I wanted to write a quick tweetstorm contrasting the two.

(Full disclosure: I manage tactical portfolios.)
2/ Painting in broad strokes, tactical strategies believe that expected premiums earned from exposure to systematic risk factors are time-varying and, therefore, portfolio composition should be as well.
3/ It is important to point out that these are typically the same risk factors already held within most strategic portfolios.
4/ Tactical decisions are traditionally derived from economic, fundamental/valuation, technical, and sentiment-based signals.

I, personally, lean heavily towards signals derived from the pantheon of quantitative style premia: value, momentum, carry, defensive, and trend.
5/ Where tactical asset allocation rotates and tilts exposure to systematic factors, alternatives engineer *entirely new ones*.
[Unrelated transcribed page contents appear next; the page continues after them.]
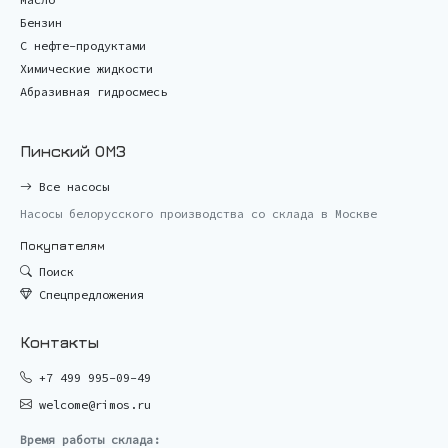
Бензин
С нефте-продуктами
Химические жидкости
Абразивная гидросмесь
Пинский ОМЗ
Все насосы
Насосы белорусского производства со склада в Москве
Покупателям
Поиск
Спецпредложения
Контакты
+7 499 995-09-49
welcome@rimos.ru
Время работы склада: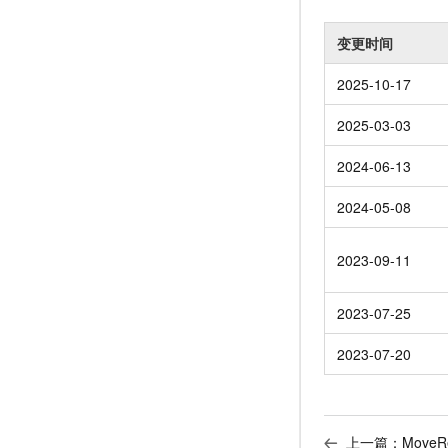
变更时间
2025-10-17
2025-03-03
2024-06-13
2024-05-08
2023-09-11
2023-07-25
2023-07-20
上一篇：
Move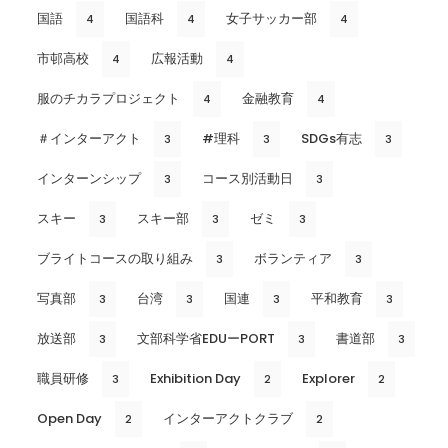
国語
国語科
女子サッカー部
4
4
4
市邨高校
広報活動
4
4
服のチカラプロジェクト
金融教育
4
4
＃インターアクト
#理科
SDGs有志
3
3
3
インターンシップ
コース別活動日
3
3
スキー
スキー部
ゼミ
3
3
3
ブライトコースの取り組み
ボランティア
3
3
写真部
台湾
国連
平和教育
3
3
3
3
放送部
文部科学省EDUーPORT
書道部
3
3
3
職員研修
Exhibition Day
Explorer
3
2
2
Open Day
インターアクトクラブ
2
2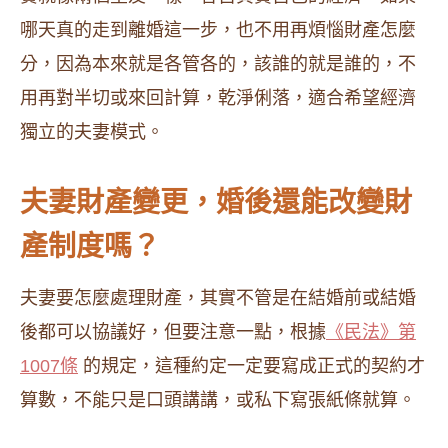
哪天真的走到離婚這一步，也不用再煩惱財產怎麼
分，因為本來就是各管各的，該誰的就是誰的，不
用再對半切或來回計算，乾淨俐落，適合希望經濟
獨立的夫妻模式。
夫妻財產變更，婚後還能改變財
產制度嗎？
夫妻要怎麼處理財產，其實不管是在結婚前或結婚
後都可以協議好，但要注意一點，根據
《民法》第
1007條
的規定，這種約定一定要寫成正式的契約才
算數，不能只是口頭講講，或私下寫張紙條就算。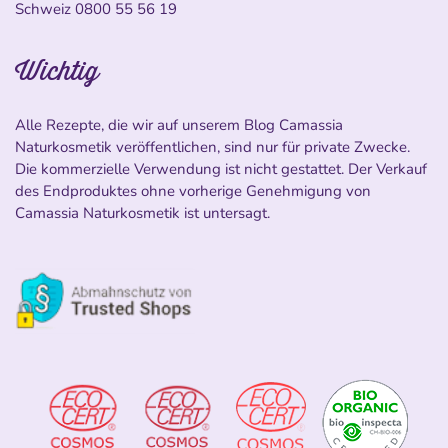
Schweiz
0800 55 56 19
Wichtig
Alle Rezepte, die wir auf unserem Blog Camassia
Naturkosmetik veröffentlichen, sind nur für private Zwecke.
Die kommerzielle Verwendung ist nicht gestattet. Der Verkauf
des Endproduktes ohne vorherige Genehmigung von
Camassia Naturkosmetik ist untersagt.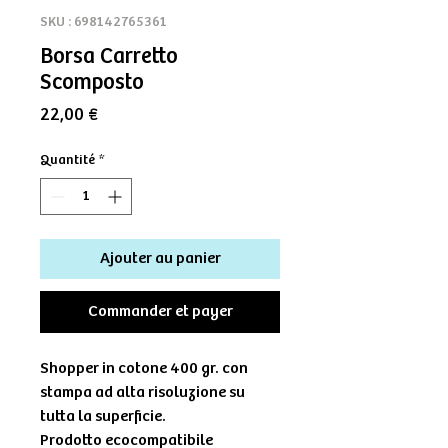
SKU : 698142765361
Borsa Carretto
Scomposto
Prix
22,00 €
Quantité
*
Ajouter au panier
Commander et payer
Shopper in cotone 400 gr. con
stampa ad alta risoluzione su
tutta la superficie.
Prodotto ecocompatibile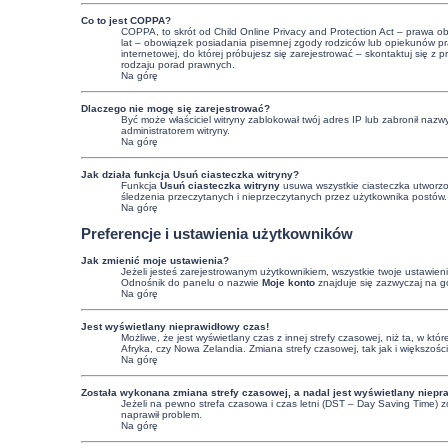
Co to jest COPPA?
COPPA, to skrót od Child Online Privacy and Protection Act – prawa o
lat – obowiązek posiadania pisemnej zgody rodziców lub opiekunów praw
internetowej, do której próbujesz się zarejestrować – skontaktuj się
rodzaju porad prawnych.
Na górę
Dlaczego nie mogę się zarejestrować?
Być może właściciel witryny zablokował twój adres IP lub zabronił nazwy
administratorem witryny.
Na górę
Jak działa funkcja
Usuń ciasteczka witryny
?
Funkcja
Usuń ciasteczka witryny
usuwa wszystkie ciasteczka utworzon
śledzenia przeczytanych i nieprzeczytanych przez użytkownika postów
Na górę
Preferencje i ustawienia użytkowników
Jak zmienić moje ustawienia?
Jeżeli jesteś zarejestrowanym użytkownikiem, wszystkie twoje ustawie
Odnośnik do panelu o nazwie
Moje konto
znajduje się zazwyczaj na gó
Na górę
Jest wyświetlany nieprawidłowy czas!
Możliwe, że jest wyświetlany czas z innej strefy czasowej, niż ta, w kt
Afryka, czy Nowa Zelandia. Zmiana strefy czasowej, tak jak i większoś
Na górę
Została wykonana zmiana strefy czasowej, a nadal jest wyświetlany niepr
Jeżeli na pewno strefa czasowa i czas letni (DST – Day Saving Time) z
naprawił problem.
Na górę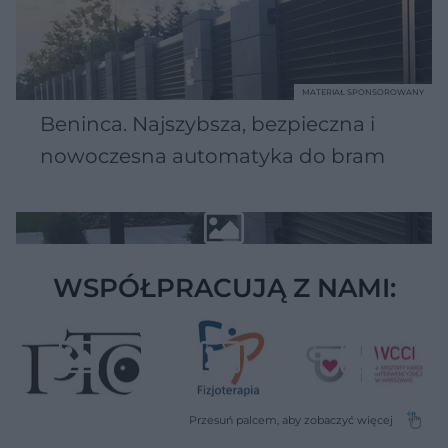
MATERIAŁ SPONSOROWANY
Beninca. Najszybsza, bezpieczna i
nowoczesna automatyka do bram
WSPÓŁPRACUJĄ Z NAMI: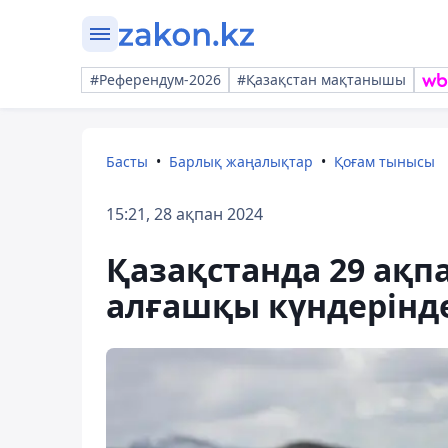
#Референдум-2026
#Қазақстан мақтанышы
Басты
Барлық жаңалықтар
Қоғам тынысы
15:21, 28 ақпан 2024
Қазақстанда 29 ақп
алғашқы күндерінд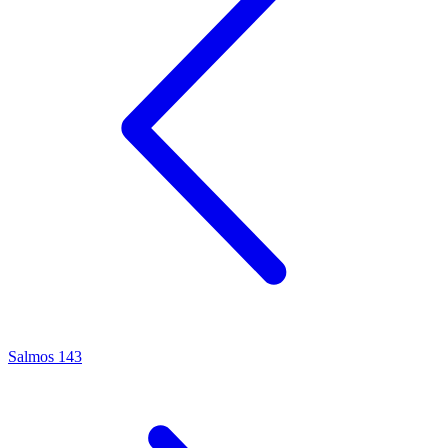
Salmos 143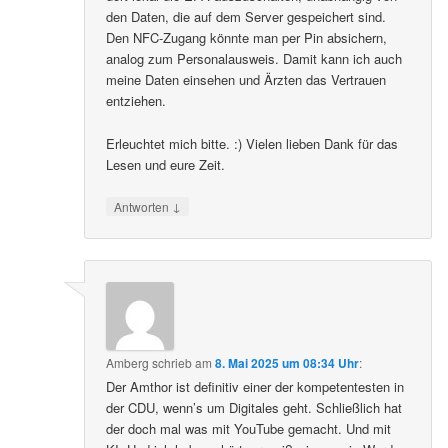
den Daten, die auf dem Server gespeichert sind.
Den NFC-Zugang könnte man per Pin absichern,
analog zum Personalausweis. Damit kann ich auch
meine Daten einsehen und Ärzten das Vertrauen
entziehen.
Erleuchtet mich bitte. :) Vielen lieben Dank für das
Lesen und eure Zeit.
↓
Antworten
Amberg
schrieb
am
8. Mai 2025 um 08:34 Uhr
:
Der Amthor ist definitiv einer der kompetentesten in
der CDU, wenn’s um Digitales geht. Schließlich hat
der doch mal was mit YouTube gemacht. Und mit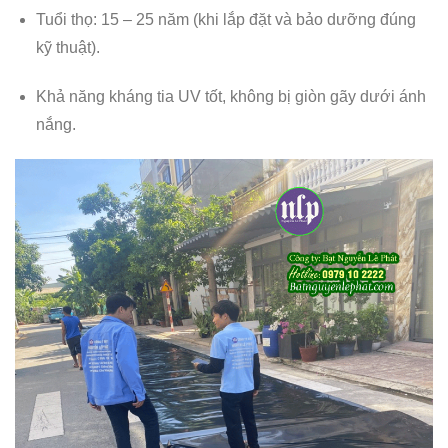
Tuổi thọ: 15 – 25 năm (khi lắp đặt và bảo dưỡng đúng
kỹ thuật).
Khả năng kháng tia UV tốt, không bị giòn gãy dưới ánh
nắng.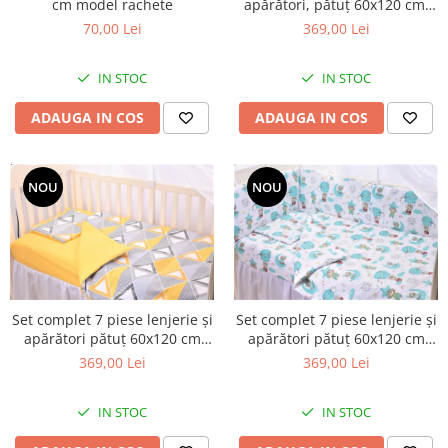
cm model rachete
apărători, pătuț 60x120 cm,
Set Pilota si Perne
Model Ghemotoace
70,00 Lei
369,00 Lei
Pilota Perne si Lenjerie
Pilota si Perne Ieftine
IN STOC
IN STOC
Pilote si Perne Romanesti
ADAUGA IN COS
ADAUGA IN COS
NOU
NOU
Set complet 7 piese lenjerie și
Set complet 7 piese lenjerie și
apărători pătuț 60x120 cm
apărători pătuț 60x120 cm
model Forme Geometrice
Ursuleți în balon
369,00 Lei
369,00 Lei
IN STOC
IN STOC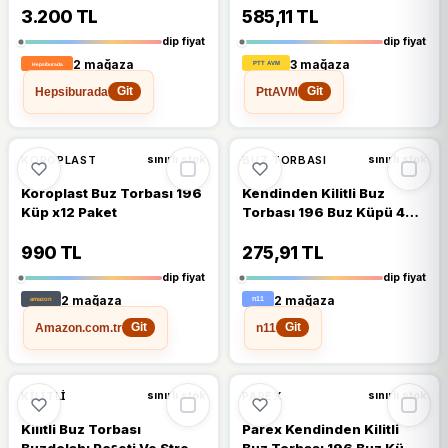
Acil İlk Yardım Paketi
3.200 TL
585,11 TL
Terapi
dip fiyat
dip fiyat
2 mağaza
3 mağaza
Hepsiburada
PttAVM
Git
Git
%8
%8
KOROPLAST
BUZ TORBASI
sınırlı stok
sınırlı stok
Koroplast Buz Torbası 196
Kendinden Kilitli Buz
Küp x12 Paket
Torbası 196 Buz Küpü 4
Paket
990 TL
275,91 TL
dip fiyat
dip fiyat
2 mağaza
2 mağaza
Amazon.com.tr
n11
Git
Git
%6
KILITLI
PAREX
sınırlı stok
sınırlı stok
Kilitli Buz Torbası
Parex Kendinden Kilitli
Buzdolabı Poşeti Ve Streç
Buz Torbası 196 Buz Küpü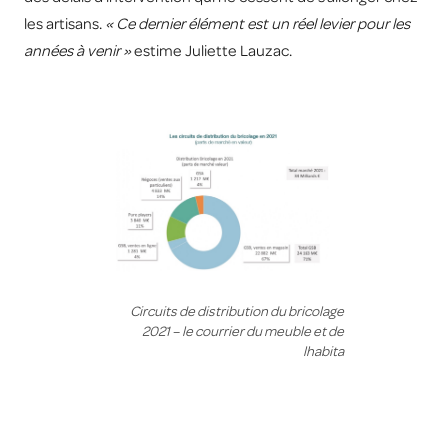
les artisans.
« Ce dernier élément est un réel levier pour les
années à venir »
estime Juliette Lauzac.
Circuits de distribution du bricolage
2021 – le courrier du meuble et de
lhabita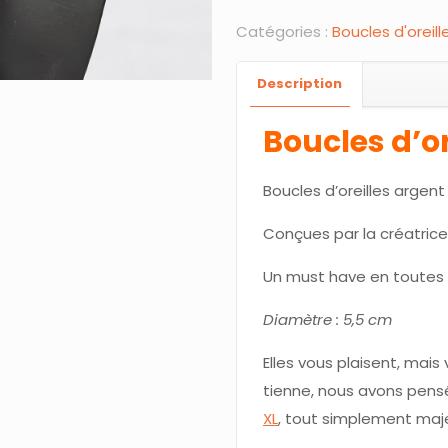
d'oreilles
Catégories :
Boucles d'oreill
-
Argent
Description
925
Boucles d’or
-
OLA
Boucles d’oreilles argen
-
L
Conçues par la créatrice
Un must have en toutes 
Diamètre : 5,5 cm
Elles vous plaisent, mais
tienne, nous avons pensé
XL
, tout simplement maj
This is typically achieved by going long one set of investments and short another, often eliminating a significant proportion of systematic risk.
6/ The obvious example here is a portfolio that buys quantitatively cheap companies and short-sells expensive ones, attempting to capture the "value premium" independent of what the broad market is doing.
7/ Depending upon your perspective of the science behind the process, the identification and extraction of these alternative return sources is either akin to financial engineering, alchemy, or pure voodoo.

But then again, many people consider TAA to be market timing.
8/ By engineering new return sources, alternatives can potentially provide more consistent diversification.

In contrast, tactical strategies will likely have time-varying correlations to different systematic risk factors.
9/ To use a really bad analogy, tactical strategies give you the ability to adjust the shades of the primary colors within your portfolio, while liquid alternatives give you entirely new colors to paint with.
10/ This gets a little confusing when we consider that many tactical strategies may be driven by the same quantitative styles that are captured by alternatives.
11/ For example, a long/flat tactical equity strategy using trend.

But we can really think of this as a 50/50 equity/cash portfolio plus 50% exposure to a long/short equity strategy.

From a diversification perspective, however, the structural equity exposure remains.
12/ And I think that's the real key. TAA has a structural element of systematic risk, while alternatives can potentially offer new sources of diversification.
13/ Even as a tactical manager, I have to admit that unique sources of diversification are almost always a superior way to manage risk (if they work).

The problem is that they are often opaque. Combined with negative realized tracking error and we have a behavioral nightmare.
14/ So here's my take:

If we believe in alternatives, we should use them up to our tracking error comfort level.

Beyond that point, if we have not diversified away sufficient systematic risk, we can consider tactical strategies.